Apple’s recent acquisition of Vocal IQ, an artificial intelligence company that specializes in voice programs, should not on its face lead to much fanfare: It appears to be a smart business move to enhance Siri’s capabilities. But it is also another sign of the increased role of AI in our daily lives. While the warnings and promises of AI aren’t new, advances in technology make them more pressing.
Forbes reported this month: “The vision of talking to your computer like in Star Trek and it fully understanding and executing those commands are about to become reality in the next 5 years.” Antoine Blondeau, CEO at Sentient Technologies Holdings, recently told Wired that in five years he expects “massive gains” for human efficiency as a result of artificial intelligence, especially in the fields of health care, finance, logistics and retail.
Blondeau further envisions the rise of “evolutionary intelligence agents,” that is, computers which “evolve by themselves – trained to survive and thrive by writing their own code—spawning trillions of computer programs to solve incredibly complex problems.”
While Silicon Valley enthusiasts hail the potential gains from artificial intelligence for human efficiency and the social good, Hollywood has hyped its threats. AI-based enemies have been box office draws at least since HAL cut Frank Poole’s oxygen hose in 2001: A Space Odyssey. And 2015 has truly been the year of fictional AI provocateurs and villains with blockbuster movies including Terminator Genisys, Ex-Machina, and The Avengers: Age of Ultron.
But are the risks of AI the domain of libertarians and moviemakers, or are there red flags to be seen in the specter of “intelligence agents?” Silicon Valley cannot have “exponential” technological growth and expect only positive outcomes. Similarly, Luddites can’t wish away the age of AI, even if it might not be the version we see in the movies.
The pace of AI’s development requires an overdue conversation between technology and policy leaders about the ethics, legalities and real life disruptions of handing over our most routine tasks to what we used to just call “machines.” But this conversation needs to focus increasingly on near-term risks, not just cinematic ones.
For example, even if a supercomputer’s coding is flawless, and someday self-generated, and is protected from being infected by a warring nation-state, a hacktavist, or even an angry teenager, AI can still produce wrong answers. A Wired article from January 2015 showed just how wrong. When presented with an image of alternating yellow and black parallel, horizontal lines, state of the art AI saw a school bus and was 99% sure it was right.
How far can we trust AI with such control over the Internet of Things, including our health, financial, and national defense decisions? There is a service to be done in developing a deeper understanding of the reasonable precautions needed to mitigate against coding flaws, attackers, infections and mistakes while enumerating the risks and their likelihoods.

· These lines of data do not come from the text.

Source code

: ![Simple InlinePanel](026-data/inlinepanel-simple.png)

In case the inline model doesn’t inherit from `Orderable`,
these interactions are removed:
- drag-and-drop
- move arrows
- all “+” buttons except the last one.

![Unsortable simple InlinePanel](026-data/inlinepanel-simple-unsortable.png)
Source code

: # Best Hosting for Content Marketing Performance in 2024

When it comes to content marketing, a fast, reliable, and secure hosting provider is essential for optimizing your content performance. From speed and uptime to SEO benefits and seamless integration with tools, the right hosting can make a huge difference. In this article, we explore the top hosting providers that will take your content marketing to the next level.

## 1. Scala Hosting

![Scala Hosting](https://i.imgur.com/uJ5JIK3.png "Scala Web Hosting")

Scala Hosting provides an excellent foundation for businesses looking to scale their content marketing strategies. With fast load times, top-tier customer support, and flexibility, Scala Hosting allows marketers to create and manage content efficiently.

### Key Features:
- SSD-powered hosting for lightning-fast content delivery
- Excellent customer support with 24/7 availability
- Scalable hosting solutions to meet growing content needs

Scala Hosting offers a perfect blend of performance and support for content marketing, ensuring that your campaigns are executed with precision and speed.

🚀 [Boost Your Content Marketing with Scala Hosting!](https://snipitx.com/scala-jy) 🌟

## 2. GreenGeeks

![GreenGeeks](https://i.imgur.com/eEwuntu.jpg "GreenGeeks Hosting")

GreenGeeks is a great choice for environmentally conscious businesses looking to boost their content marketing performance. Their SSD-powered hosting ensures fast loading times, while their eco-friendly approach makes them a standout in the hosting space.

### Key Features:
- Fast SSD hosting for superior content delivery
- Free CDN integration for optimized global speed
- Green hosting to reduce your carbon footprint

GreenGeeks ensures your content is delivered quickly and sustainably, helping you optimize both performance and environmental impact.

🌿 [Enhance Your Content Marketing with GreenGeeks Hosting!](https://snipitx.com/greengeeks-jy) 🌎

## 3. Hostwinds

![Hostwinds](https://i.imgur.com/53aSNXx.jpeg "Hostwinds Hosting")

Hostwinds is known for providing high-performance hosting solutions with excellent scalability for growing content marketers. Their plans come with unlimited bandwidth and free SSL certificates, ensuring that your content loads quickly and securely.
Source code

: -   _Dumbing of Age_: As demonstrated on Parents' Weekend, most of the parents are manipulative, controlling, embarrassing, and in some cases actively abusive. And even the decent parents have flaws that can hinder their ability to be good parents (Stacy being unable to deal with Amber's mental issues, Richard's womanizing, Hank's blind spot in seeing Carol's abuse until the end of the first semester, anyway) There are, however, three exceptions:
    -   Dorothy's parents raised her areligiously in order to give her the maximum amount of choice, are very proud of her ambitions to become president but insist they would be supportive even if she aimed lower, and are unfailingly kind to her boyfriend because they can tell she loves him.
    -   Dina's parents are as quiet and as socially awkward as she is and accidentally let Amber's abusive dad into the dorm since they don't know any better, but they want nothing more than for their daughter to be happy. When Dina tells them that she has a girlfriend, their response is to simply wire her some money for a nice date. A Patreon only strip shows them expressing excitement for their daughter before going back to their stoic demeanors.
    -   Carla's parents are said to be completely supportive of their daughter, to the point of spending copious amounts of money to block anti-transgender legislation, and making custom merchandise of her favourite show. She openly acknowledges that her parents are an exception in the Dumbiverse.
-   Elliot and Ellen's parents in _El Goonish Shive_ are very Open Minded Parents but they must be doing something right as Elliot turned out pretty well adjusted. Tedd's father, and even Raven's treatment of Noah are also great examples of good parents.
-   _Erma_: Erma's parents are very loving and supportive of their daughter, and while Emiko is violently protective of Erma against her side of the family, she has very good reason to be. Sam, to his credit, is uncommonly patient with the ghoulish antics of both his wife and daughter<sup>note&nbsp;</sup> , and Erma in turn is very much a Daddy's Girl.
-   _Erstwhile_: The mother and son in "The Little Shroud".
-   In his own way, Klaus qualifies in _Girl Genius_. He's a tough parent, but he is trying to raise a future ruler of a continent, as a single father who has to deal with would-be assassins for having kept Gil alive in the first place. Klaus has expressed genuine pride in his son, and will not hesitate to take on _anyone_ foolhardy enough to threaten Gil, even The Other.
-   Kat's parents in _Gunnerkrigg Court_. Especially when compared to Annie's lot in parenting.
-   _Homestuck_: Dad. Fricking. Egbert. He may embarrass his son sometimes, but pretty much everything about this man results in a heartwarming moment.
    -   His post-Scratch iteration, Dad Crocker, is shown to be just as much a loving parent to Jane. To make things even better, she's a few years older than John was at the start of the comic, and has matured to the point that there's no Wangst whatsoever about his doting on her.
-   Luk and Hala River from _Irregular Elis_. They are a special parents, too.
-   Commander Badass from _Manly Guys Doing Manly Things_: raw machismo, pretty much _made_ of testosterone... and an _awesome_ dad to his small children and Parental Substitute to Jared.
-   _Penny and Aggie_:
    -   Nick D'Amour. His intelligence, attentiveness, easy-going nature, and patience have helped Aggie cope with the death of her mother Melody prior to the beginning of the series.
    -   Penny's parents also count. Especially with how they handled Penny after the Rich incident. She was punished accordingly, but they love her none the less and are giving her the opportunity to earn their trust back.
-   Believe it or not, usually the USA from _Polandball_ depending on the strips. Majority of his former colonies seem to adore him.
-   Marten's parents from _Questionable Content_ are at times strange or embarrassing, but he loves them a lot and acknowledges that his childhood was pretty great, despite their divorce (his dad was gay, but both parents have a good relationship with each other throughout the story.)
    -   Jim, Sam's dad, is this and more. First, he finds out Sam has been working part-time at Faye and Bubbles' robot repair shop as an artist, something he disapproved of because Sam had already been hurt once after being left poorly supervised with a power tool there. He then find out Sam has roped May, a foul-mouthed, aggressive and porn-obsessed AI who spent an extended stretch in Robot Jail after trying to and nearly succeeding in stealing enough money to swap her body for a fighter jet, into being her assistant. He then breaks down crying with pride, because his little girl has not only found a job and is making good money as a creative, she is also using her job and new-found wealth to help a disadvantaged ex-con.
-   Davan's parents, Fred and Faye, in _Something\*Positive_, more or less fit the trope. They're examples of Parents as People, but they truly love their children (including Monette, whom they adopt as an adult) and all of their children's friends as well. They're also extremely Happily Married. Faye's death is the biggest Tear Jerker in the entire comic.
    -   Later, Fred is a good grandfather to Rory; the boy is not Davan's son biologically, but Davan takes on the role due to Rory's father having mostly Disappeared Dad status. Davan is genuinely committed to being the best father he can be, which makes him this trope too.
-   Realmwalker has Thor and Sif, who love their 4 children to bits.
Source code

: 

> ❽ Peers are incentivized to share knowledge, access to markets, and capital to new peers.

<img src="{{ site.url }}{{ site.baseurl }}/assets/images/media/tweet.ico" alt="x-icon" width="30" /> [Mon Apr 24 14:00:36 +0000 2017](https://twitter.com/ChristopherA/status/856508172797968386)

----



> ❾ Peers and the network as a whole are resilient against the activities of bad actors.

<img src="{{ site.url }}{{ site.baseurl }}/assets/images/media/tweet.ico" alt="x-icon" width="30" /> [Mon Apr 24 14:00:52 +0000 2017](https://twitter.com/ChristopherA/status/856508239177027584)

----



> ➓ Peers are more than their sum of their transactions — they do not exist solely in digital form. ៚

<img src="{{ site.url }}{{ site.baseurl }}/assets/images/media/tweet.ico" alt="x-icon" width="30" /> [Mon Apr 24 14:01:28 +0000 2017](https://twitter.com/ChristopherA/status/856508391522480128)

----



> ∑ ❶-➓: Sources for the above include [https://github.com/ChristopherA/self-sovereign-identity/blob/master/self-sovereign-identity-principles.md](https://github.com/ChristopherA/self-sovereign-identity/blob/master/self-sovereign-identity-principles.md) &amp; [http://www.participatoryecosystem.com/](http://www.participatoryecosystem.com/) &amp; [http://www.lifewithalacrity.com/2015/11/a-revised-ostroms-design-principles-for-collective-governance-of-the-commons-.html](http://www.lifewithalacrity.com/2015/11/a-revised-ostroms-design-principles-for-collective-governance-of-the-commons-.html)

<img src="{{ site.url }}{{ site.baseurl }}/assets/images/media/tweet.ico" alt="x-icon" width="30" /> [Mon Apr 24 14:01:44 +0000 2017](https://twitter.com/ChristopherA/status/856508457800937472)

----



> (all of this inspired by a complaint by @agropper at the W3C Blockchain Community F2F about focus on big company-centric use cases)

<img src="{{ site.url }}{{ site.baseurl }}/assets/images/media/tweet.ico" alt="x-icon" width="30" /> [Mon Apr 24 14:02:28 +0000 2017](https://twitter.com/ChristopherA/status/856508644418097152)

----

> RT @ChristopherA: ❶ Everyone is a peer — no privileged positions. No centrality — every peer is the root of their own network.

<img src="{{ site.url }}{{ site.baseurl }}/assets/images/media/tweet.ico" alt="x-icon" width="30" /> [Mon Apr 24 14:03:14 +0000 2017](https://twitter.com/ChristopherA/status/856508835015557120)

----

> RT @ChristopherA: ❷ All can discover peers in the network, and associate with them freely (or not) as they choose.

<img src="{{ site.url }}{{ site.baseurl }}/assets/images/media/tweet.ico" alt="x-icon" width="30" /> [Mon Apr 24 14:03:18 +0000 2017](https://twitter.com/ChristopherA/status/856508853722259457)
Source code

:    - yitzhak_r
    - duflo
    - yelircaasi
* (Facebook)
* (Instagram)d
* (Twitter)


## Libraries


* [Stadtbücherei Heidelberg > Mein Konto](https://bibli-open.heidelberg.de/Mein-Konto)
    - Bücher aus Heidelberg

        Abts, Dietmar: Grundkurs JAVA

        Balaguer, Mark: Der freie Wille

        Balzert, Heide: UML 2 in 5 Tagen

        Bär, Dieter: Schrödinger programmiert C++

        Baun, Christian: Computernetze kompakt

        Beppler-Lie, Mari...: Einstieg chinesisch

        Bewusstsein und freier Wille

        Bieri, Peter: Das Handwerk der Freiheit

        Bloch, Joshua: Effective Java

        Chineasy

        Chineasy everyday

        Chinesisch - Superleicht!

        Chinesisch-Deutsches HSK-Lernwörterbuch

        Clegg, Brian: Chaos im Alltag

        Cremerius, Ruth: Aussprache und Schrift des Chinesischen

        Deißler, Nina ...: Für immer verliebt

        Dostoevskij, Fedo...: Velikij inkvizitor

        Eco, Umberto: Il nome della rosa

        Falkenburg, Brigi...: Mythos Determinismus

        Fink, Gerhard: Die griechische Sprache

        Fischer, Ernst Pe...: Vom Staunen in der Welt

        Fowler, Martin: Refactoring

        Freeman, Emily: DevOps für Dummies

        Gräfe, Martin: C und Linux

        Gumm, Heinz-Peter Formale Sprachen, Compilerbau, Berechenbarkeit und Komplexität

Applied to military systems the risks are obvious, but commercial products designed by AI, could produce a wide range of unexpected negative outcomes. One example might be designing fertilizers that help reduce atmospheric carbon. The Environmental Protection Agency tests such products before they are approved so dangerous ones can be discovered before they are released. But if AI only designs products that will pass the tests, is that AI designing inherently safe products or simply ones capable of bypassing the safeguards?
One way to start addressing this question is to build AI and observe its behavior in simplified settings where humans are still smarter. RAND, where we work, produced a simulation of the fertilizer scenario that projected global temperatures and populations 75 years into the future. When the AI was given only three chemicals to learn from, the EPA was able to partially limit the dangers. But once the AI was provided delayed-release agents common in fertilizer manufacturing, it completely bypassed the protections and started reducing the number of carbon producers in the environment.
The same types of issues could exist for all manner of potentially dangerous products, like those regulated by the Food and Drug Administration, the National Highway Traffic Safety Administration, the Bureau of Alcohol, Tobacco, Firearms and Explosives and countless other regulatory agencies. And that doesn’t even consider the threats that could be posed by AI-designed products made abroad.
Can the risks posed by AI be completely eliminated? The short answer is no, but they are manageable, and need not be cause for alarm. The best shot at providing adequate safeguards would be regulating the AI itself: requiring the development of testing protocols for the design of AI algorithms, improved cybersecurity protections, and input validation standards—at the very least. Those protections would need to be specifically tailored to each industry or individual application, requiring countless AI experts who understand the technologies, the regulatory environment, and the specific industry or application. At the same time, regulatory proposals should be crafted to avoid stifling development and innovation.
AI needs to enter the public and political discourse with real-world discussion between tech gurus and policymakers about the applications, implications and ethics of artificial intelligence. Specialized AI for product design may be possible today, but answering broad questions such as, “Will this action be harmful?” is well outside the capabilities of AI systems, and probably their designers as well.
Answering such questions might seem like an impossible challenge, but there are signs of hope. First, the risks with AI, as with most technologies, can be managed. But the discussions have to start. And second, unlike in an AI-themed Hollywood thriller, these machines are built to work with humankind, not against it. It will take an army of human AI experts to keep it that way, but precautions can and should be sought now.